Co-founder Erica Blumenthal adds, “We wanted Yes Way Rosé to have life outside of our phones, and exist IRL too.” The brand started as an Instagram account (@yeswayrose), but has evolved to include totes, T-shirts, a dry Provençal-style rosé, and an upcoming book.

This aspect of existing IRL, or “in real life,” is key to influencer marketing: Brands are selling a lifestyle as much as they are a product, serving ads to precisely the people who want to buy in.

“While we feel that we’ve been an influential part of the popularity of dry rosé in the American market, we think of ourselves more as co-founders of a wine and lifestyle brand than as influencers,” Huganir says. Yes Way Rosé has never been paid “just to post about wine,” she adds, because that wouldn’t be “authentic.”
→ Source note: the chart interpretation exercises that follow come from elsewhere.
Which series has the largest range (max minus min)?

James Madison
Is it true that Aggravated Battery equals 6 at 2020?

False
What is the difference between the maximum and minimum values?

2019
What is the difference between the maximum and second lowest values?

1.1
“We have done a few paid collaborations here and there,” she says, “but in those cases posting was one aspect of a larger partnership with a brand we love. That way when we post about a wine that’s not Yes Way Rosé, our followers know we are genuine fans.”
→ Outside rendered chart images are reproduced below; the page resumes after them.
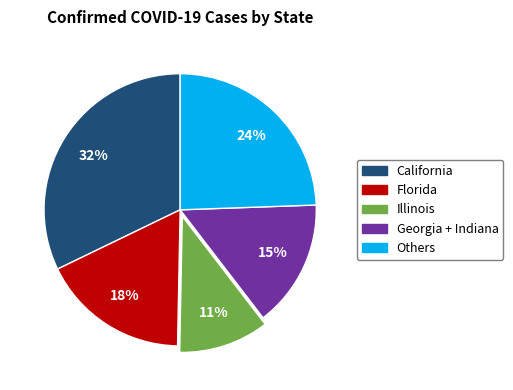

Is there any slice that represents more than half of the pie?

No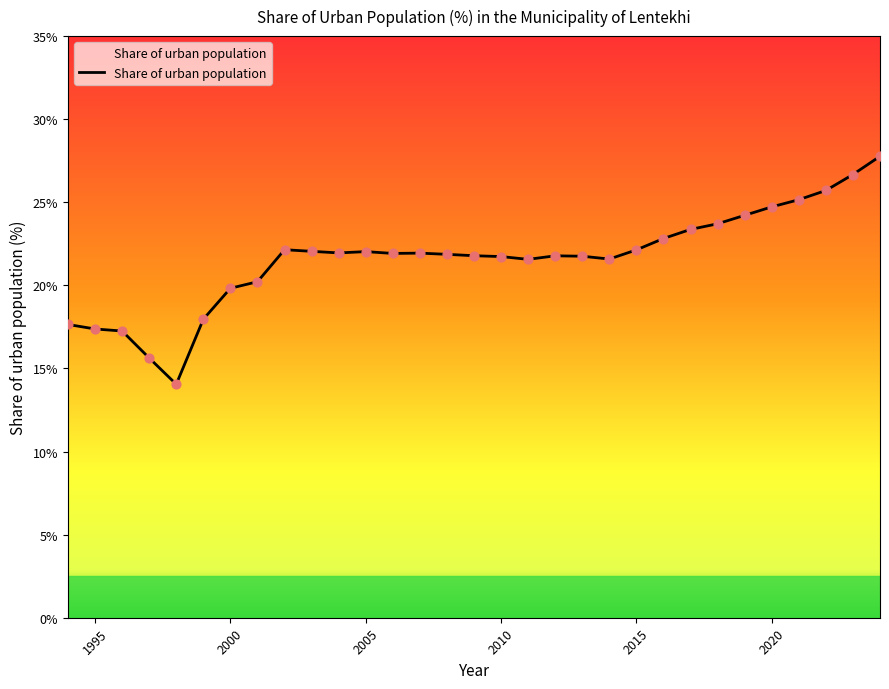

What is the greatest value displayed?

27.8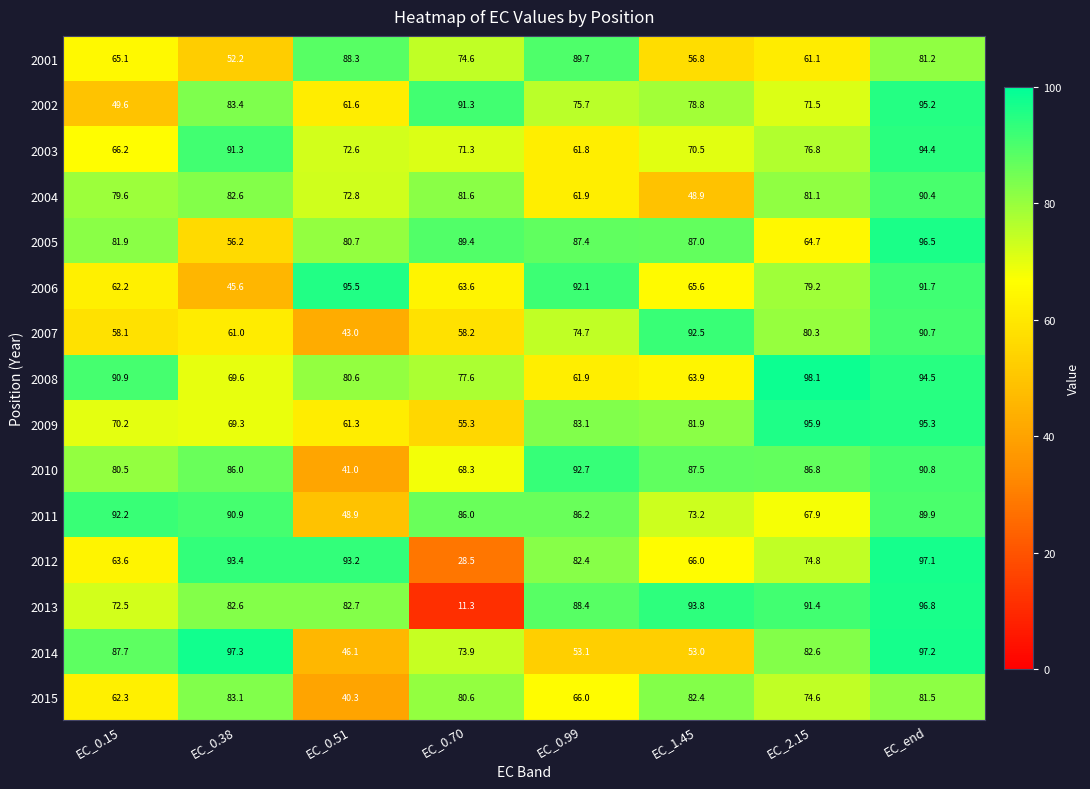

What is the difference between the second highest and second lowest values in the 2012 series?

29.8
Josh Ostrovsky, a.k.a @thefatjewish, told CNNMoney last month he believes the future for Instagram influencers is offline. Ostrovsky’s wine brand, Swish, includes the Insta-famous White Girl Rosé, Family Time Is Hard, and Babe, a line of canned wines. ZX Ventures, an investment arm of Anheuser-Busch, parent company of Budweiser, acquired a minor stake in Swish in March. Now, over 20,000 retailers carry its products.

“I think being a wine influencer means that you shift tastes in what people are drinking and inspire what they buy from a unique perspective,” Blumenthal says.

Consuming a Lifestyle

Influencer marketing is both hyper-targeted and far-reaching, grasping the attentions, affections, and, eventually, dollars of niche audiences. The success rate here exceeds a brand’s own channels. Where traditional advertising is abrasive and unwanted — we skip ads on YouTube and walk away from Hulu during the commercials — influencers strike a more personal pose, slipping seamlessly into our feeds alongside our friends, families, and favorite Kardashians. (Or in my case, craft beer geeks like Jake Clark, a.k.a. @girlnamedjake.) We feel connected to them as people, not brands. In reality, they are often both.

As with most careers, it’s an easier gig to get if you start out with connections and cash — and, let’s be honest, a pretty face. And it works for the same reason it irks us. These people and their perfect lives seem so accessible. That it requires years of unrelenting hard work can be hard to swallow.